California is enduring its most severe drought on record and is running out of water quickly. This has big implications for agriculture production. The state uses 80% of its water supply for agriculture and produces a whopping one third of the nation’s vegetables and almost two thirds of our fruit.
In an effort to educate eaters on the water footprint of the foods they consume, the Los Angeles Times created the interactive infographic below. Based on a report by the UNESCO Institute for Water Education entitled “The Green, Blue and Grey Water Footprint of Crops and Derived Crop Products” and data from the Water Footprint Network, the two part graphic lets you explore how much water different crops require and then helps you visualize the water footprints of sample meals through the “Random Plate” feature.
Playing around with the interactive graphic, I discovered some unexpected data. A few of my findings are below. You can take your own water footprint educational journey here.
Not surprisingly, beef takes the lead as the biggest water-hogger, requiring 106.28 gallons to produce one ounce. But interestingly, due to a higher rate of fertilizer application, chickpeas and lentils have an enormous water footprint, requiring 76.07 and 71.28 gallons to produce a single ounce respectively. This is roughly 30 gallons more than pork and 55 gallons more than chicken.
The graphic also highlights California’s colossal contribution to our nation’s fruit and vegetable supply. It produces 81% of our carrots, 88% of our avocados, 91% of our grapes and tomatoes, 92% of our strawberries and a whopping 99% of our artichokes.
Wine and milk are huge water guzzlers, the graphic points out. At 3.48 gallons of water needed to produce an ounce, wine has one of the largest water footprints. And milk requires a shocking 5.48 gallons per ounce, which is particularly staggering since California has been that nation’s top producer of dairy since 1993. However, beer has the smallest footprint of all the featured drinks, requiring 1.96 gallons per ounce.

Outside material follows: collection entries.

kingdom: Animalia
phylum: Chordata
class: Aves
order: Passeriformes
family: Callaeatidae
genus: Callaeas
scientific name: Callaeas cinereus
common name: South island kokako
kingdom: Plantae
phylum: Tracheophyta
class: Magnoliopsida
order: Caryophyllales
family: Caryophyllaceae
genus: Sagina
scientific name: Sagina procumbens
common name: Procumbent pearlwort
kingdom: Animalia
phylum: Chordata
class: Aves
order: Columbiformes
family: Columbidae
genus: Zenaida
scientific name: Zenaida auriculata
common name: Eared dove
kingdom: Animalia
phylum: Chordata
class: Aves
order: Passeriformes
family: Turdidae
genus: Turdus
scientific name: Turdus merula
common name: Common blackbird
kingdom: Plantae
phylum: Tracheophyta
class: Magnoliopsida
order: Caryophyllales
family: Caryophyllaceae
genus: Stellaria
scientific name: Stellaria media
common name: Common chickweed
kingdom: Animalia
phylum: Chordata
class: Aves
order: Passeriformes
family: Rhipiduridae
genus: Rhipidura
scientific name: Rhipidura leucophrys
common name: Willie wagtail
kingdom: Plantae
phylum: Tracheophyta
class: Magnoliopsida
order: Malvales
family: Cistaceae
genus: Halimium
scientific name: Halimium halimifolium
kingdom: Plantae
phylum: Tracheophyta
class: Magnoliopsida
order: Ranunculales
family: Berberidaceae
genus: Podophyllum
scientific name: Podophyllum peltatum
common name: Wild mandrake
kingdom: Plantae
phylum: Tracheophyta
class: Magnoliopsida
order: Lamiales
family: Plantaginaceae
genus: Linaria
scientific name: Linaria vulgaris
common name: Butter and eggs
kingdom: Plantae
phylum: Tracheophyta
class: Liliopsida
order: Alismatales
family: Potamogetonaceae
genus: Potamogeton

The Random Plate feature lets you mix and match sample dinner plates and calculates the water footprint for each. By substituting chicken for beef, the plate’s footprint decreases from 850.2 gallons to 132.9, and swapping out okra for eggplant saves 48.6 gallons of water, to name a few examples. Beef, pork, lamb, chickpeas, lentils, peas, goat and asparagus are serious water hogs. While cabbage, strawberries, onions, lettuce, carrots, eggplant, grapefruit and tomatoes require significantly less to produce, according to the graphic.
Hopefully this interactive visualization encourages eaters and the foodservice industry nationwide to be more conscious of the water footprints of our food, to waste less and to support local agriculture production.